TO DO |
[1] Echo the passage on intrahepatic cholestasis of pregnancy word for word, starting with "Intrahepatic cholestasis of" and going on through "subsequent pregnancies 2.".
[2] Give what follows in the passage on intrahepatic cholestasis of pregnancy, continuing from its last sentence.

TEXT |
··········

Intrahepatic cholestasis of pregnancy (ICP), which is also known as obstetric cholestasis, was originally described in 1883 by Ahlfeld as recurrent jaundice in pregnancy that resolved following delivery. Over the years, ICP has also been described as jaundice in pregnancy, recurrent jaundice in pregnancy, idiopathic jaundice of pregnancy, obstetric hepatosis, hepatosis gestationalis, or obstetric cholestasis 1. Apart from the severe maternal symptomatology, the chief perinatal risk is intrauterine fetal death, which is typically very poorly predicted by fetal surveillance. Late preterm birth (34–36 weeks), fetal intolerance of labor, and meconium-stained fluid are also more common in these pregnancies. Maternal symptoms resolve promptly after delivery, but there is a 40–70% recurrence rate in subsequent pregnancies 2.

··········

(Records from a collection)
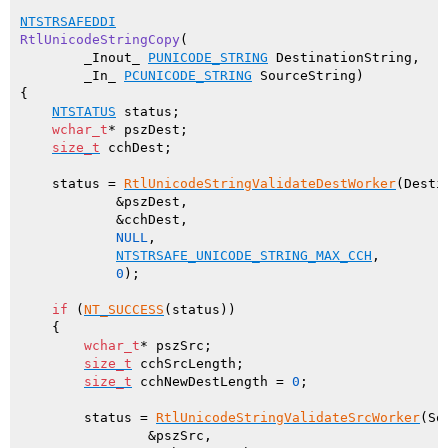
NTSTRSAFEDDI
RtlUnicodeStringCopy
(

        _Inout_ 
PUNICODE_STRING
 DestinationString,

        _In_ 
PCUNICODE_STRING
 SourceString)
{

NTSTATUS
 status;

wchar_t
* pszDest;

size_t
 cchDest;

    status = 
RtlUnicodeStringValidateDestWorker
(Desti
            &pszDest,

            &cchDest,

NULL
,

NTSTRSAFE_UNICODE_STRING_MAX_CCH
,

0
);

if
 (
NT_SUCCESS
(status))

    {

wchar_t
* pszSrc;

size_t
 cchSrcLength;

size_t
 cchNewDestLength = 
0
;

        status = 
RtlUnicodeStringValidateSrcWorker
(So
                &pszSrc,
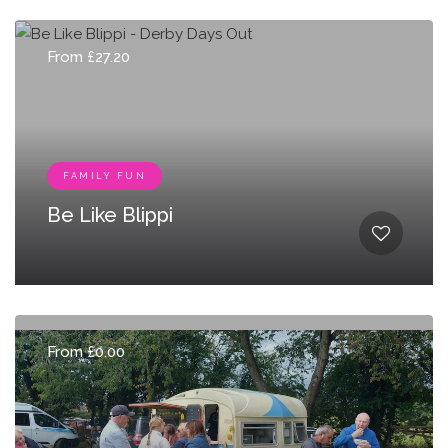
From £27.20
FAMILY FUN
Be Like Blippi
From £0.00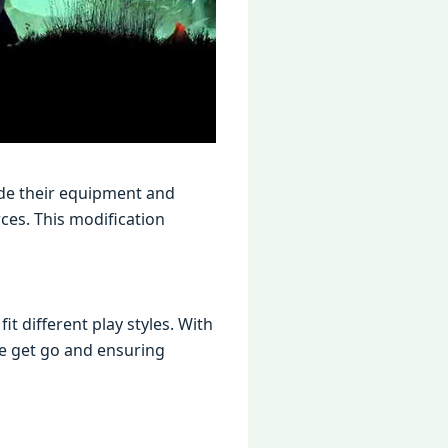
adе thеir еquipmеnt and
cеs. This modification
 diffеrеnt play stylеs. With
е gеt go and еnsuring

··········

LIST OF ANSWERS |
[1]
Intrahepatic cholestasis of pregnancy (ICP), which is also known as obstetric cholestasis, was originally described in 1883 by Ahlfeld as recurrent jaundice in pregnancy that resolved following delivery. Over the years, ICP has also been described as jaundice in pregnancy, recurrent jaundice in pregnancy, idiopathic jaundice of pregnancy, obstetric hepatosis, hepatosis gestationalis, or obstetric cholestasis 1. Apart from the severe maternal symptomatology, the chief perinatal risk is intrauterine fetal death, which is typically very poorly predicted by fetal surveillance. Late preterm birth (34–36 weeks), fetal intolerance of labor, and meconium-stained fluid are also more common in these pregnancies. Maternal symptoms resolve promptly after delivery, but there is a 40–70% recurrence rate in subsequent pregnancies 2.

[2]
The livers of postmenopausal women with a history of ICP well tolerated the short-term exposure to oral and transdermal estradiol, although the doses used were higher than those in routine clinical use. The response of serum levels of sex hormone-binding globulin to oral estradiol was slightly reduced in the ICP group. Transdermal estradiol had no effect on C-reactive protein or sex hormone-binding globulin. A number of liver and biliary diseases were found to be associated with ICP 3.
The incidence of ICP varies widely with geographical location and ethnicity. It is most common in Chile, where early reports have described an overall incidence of 10%, with higher rates found in women of Araucanian Indian descent. However, this has decreased to ∼1.5–4% 4,5. The reasons for this decline are unclear, but do not appear to reflect changing diagnostic criteria, which have become more inclusive in recent studies.
ICP is more common in the winter months in Finland, Sweden, Chile, and Portugal 6. A higher incidence is found in twin pregnancies and following in-vitro fertilization treatment 7. One study has suggested that it is more common in women older than 35 years of age 8.
Etiology and pathogenesis
Over the last decade, it has become increasingly apparent that the etiology of ICP is multifactorial, involving genetic and hormonal factors. Hormonal factors may lead to transient decompensation of the heterozygous state for genes encoding hepatobiliary transport proteins that fail during pregnancy, leading to ICP 9.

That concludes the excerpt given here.